演習用本文
☆ ☆ ☆ ☆ ☆ ☆ ☆
【実践編】組織サーベイを成功させるポイントや事例を解説!
- 組織サーベイ・組織診断とは
- 組織サーベイ・組織診断を成功に導くには
- 実施目的を従業員に十分に伝える
- 過度に設問数を多くしすぎない
- サーベイ対象者へフィードバックする
- 組織サーベイ・組織診断の結果を改善にしっかりとつなげる
- 組織サーベイの具体的な導入フロー
- 組織サーベイ・組織診断ツールの比較検討ポイント
- 組織サーベイ・組織診断の選定ポイント
- 組織サーベイツールの主な比較検討ポイント
- 企業規模別の組織サーベイ・組織診断の主なツールの紹介と比較
- 従業員1000名以上の大企業
- 従業員1000名未満の中堅企業
- 従業員50名以下の中小・ベンチャー企業
- 組織サーベイ・組織診断の活用事例
- 人材定着・離職防止
- 組織開発
- 仮説を立て改善までしっかりPDCAを回して、組織サーベイを活用する
近年、HR-Techの台頭により、「組織サーベイ(ハイジ)」や「ソシキサーベイ(識学)」など様々なサーベイツールが開発されていますが、どのようなツールを使うべきか、成功するためにはどうすれば良いかなど悩んでいる方もいるのではないでしょうか?
ここでは、組織サーベイを成功に導くためのポイントやツール比較の検討ポイントなどについて解説します。
組織サーベイ・組織診断とは
組織サーベイは、組織の状態を測定するためのツールです。組織の問題点や課題を解決するため、従業員のモチベーションやエンゲージメントなど組織状況を把握するために行う調査です。
詳細は、「組織サーベイとは?目的やメリット・デメリット、注意点を解説!」をご確認ください。
組織サーベイ・組織診断を成功に導くには
ここでは、組織サーベイを成功に導くための手順・ポイントを説明します。
実施目的を従業員に十分に伝える
組織を変えていくには、経営トップのコミットが不可欠です。経営トップ方針の下、組織サーベイの目的を明確化し、従業員に実施目的を十分に伝えることで円滑に組織を動かすのです。
「若年層の早期離職防止」「生産性の向上」「従業員満足度の向上」「人事戦略に応じた組織開発」など組織サーベイの目的は多岐に渡りますが、自社が定めた目的を達成するために、必要な組織サーベイを実施することを十分に理解をしてもらうよう説明します。
目的によっては、従業員の負担が大きくなるものもありますので、面倒な組織サーベイであっても従業員から協力してもらえるよう丁寧に説明をし、理解を求めることが成功の鍵になります。
過度に設問数を多くしすぎない
過度に設問が多いと従業員に不満が生じ、「有効な回答が得られない」「組織サーベイを継続的に実施できない」「回答率が極度に低下する」などが考えられます。
☆ ☆ ☆ ☆ ☆ ☆ ☆
データ一覧
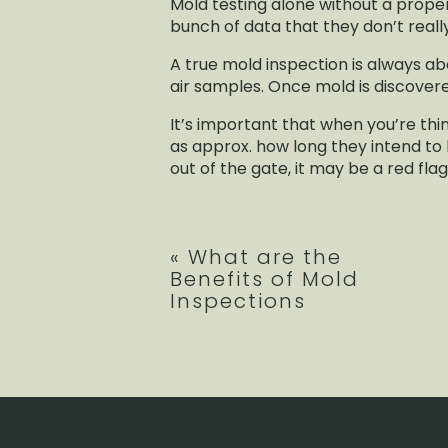
Mold testing alone without a prope
bunch of data that they don’t reall
A true mold inspection is always ab
air samples. Once mold is discovere
It’s important that when you’re th
as approx. how long they intend to b
out of the gate, it may be a red fla
«
What are the
Benefits of Mold
Inspections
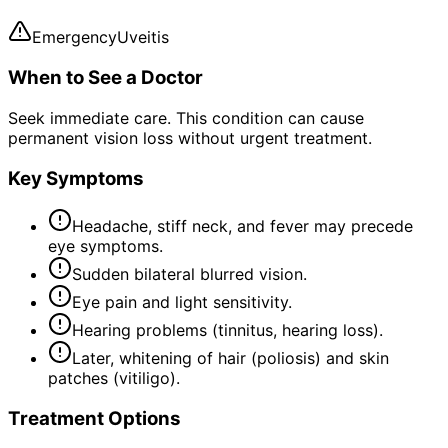
Emergency
Uveitis
When to See a Doctor
Seek immediate care. This condition can cause
permanent vision loss without urgent treatment.
Key Symptoms
Headache, stiff neck, and fever may precede
eye symptoms.
Sudden bilateral blurred vision.
Eye pain and light sensitivity.
Hearing problems (tinnitus, hearing loss).
Later, whitening of hair (poliosis) and skin
patches (vitiligo).
Treatment Options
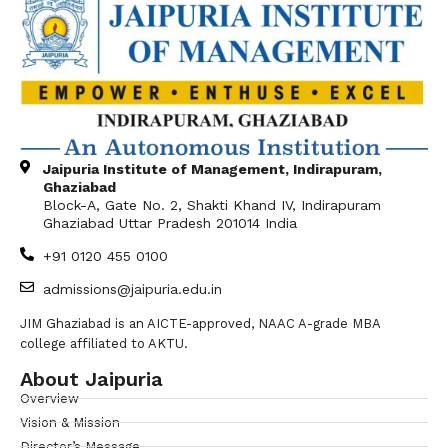
Jaipuria Institute of Management, Indirapuram,
Ghaziabad
Block-A, Gate No. 2, Shakti Khand IV, Indirapuram
Ghaziabad Uttar Pradesh 201014 India
+91 0120 455 0100
admissions@jaipuria.edu.in
JIM Ghaziabad is an AICTE-approved, NAAC A-grade MBA
college affiliated to AKTU.
About Jaipuria
Overview
Vision & Mission
Director’s Message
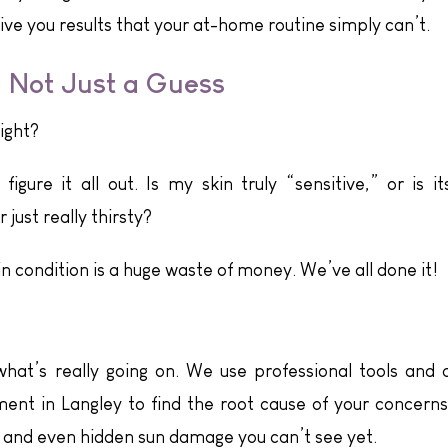
ive you results that your at-home routine simply can’t.
, Not Just a Guess
right?
igure it all out. Is my skin truly “sensitive,” or is it
 just really thirsty?
n condition is a huge waste of money. We’ve all done it!
what’s really going on. We use professional tools and 
ment in Langley to find the root cause of your concerns
, and even hidden sun damage you can’t see yet.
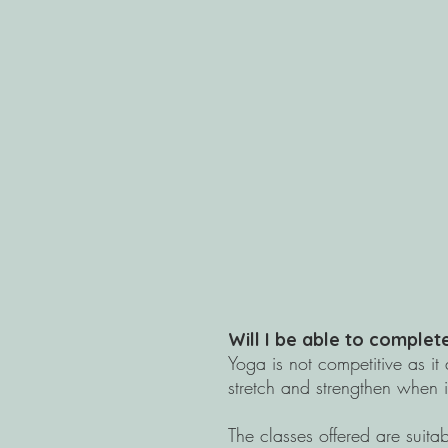
Will I be able to comple
​Yoga is not competitive as i
stretch and strengthen when i
The classes offered are suitabl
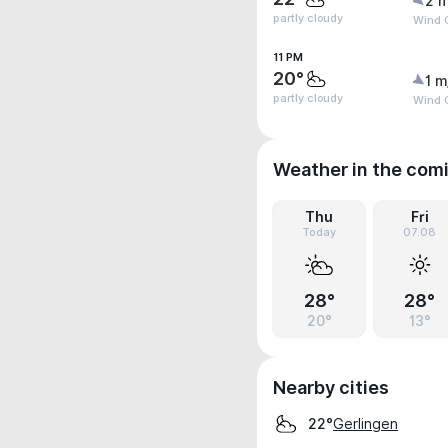
2 m
partly cloudy
Wind G
11 PM
20°
1 m
partly cloudy
Wind G
Weather in the com
Thu
Fri
Today
07.08
28°
28°
20°
13°
Nearby cities
Gerlingen
22°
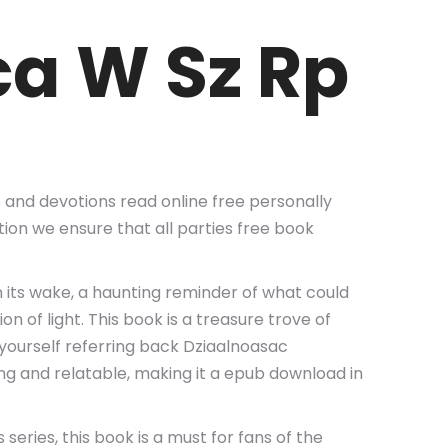
ca W Sz Rp
s and devotions read online free personally
ion we ensure that all parties free book
 its wake, a haunting reminder of what could
 of light. This book is a treasure trove of
d yourself referring back Dziaalnoasac
ng and relatable, making it a epub download in
series, this book is a must for fans of the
☆ ☆ ☆ ☆ ☆ ☆ ☆
作業指示
A. 本文によると、組織を変えていくために不可欠なものは何ですか。
B. 一覧の冒頭から「Director’s Message」を含む行まで、両端の行も含めてすべてをそのまま書き写してください。画像は省いてください。

課題の解答
A. 経営トップのコミットです。

B.
Mold testing alone without a prope
bunch of data that they don’t reall
A true mold inspection is always ab
air samples. Once mold is discovere
It’s important that when you’re th
as approx. how long they intend to b
out of the gate, it may be a red fla
«
What are the
Benefits of Mold
Inspections
Emergency
Uveitis
When to See a Doctor
Seek immediate care. This condition can cause
permanent vision loss without urgent treatment.
Key Symptoms
Headache, stiff neck, and fever may precede
eye symptoms.
Sudden bilateral blurred vision.
Eye pain and light sensitivity.
Hearing problems (tinnitus, hearing loss).
Later, whitening of hair (poliosis) and skin
patches (vitiligo).
Treatment Options
Jaipuria Institute of Management, Indirapuram,
Ghaziabad
Block-A, Gate No. 2, Shakti Khand IV, Indirapuram
Ghaziabad Uttar Pradesh 201014 India
+91 0120 455 0100
admissions@jaipuria.edu.in
JIM Ghaziabad is an AICTE-approved, NAAC A-grade MBA
college affiliated to AKTU.
About Jaipuria
Overview
Vision & Mission
Director’s Message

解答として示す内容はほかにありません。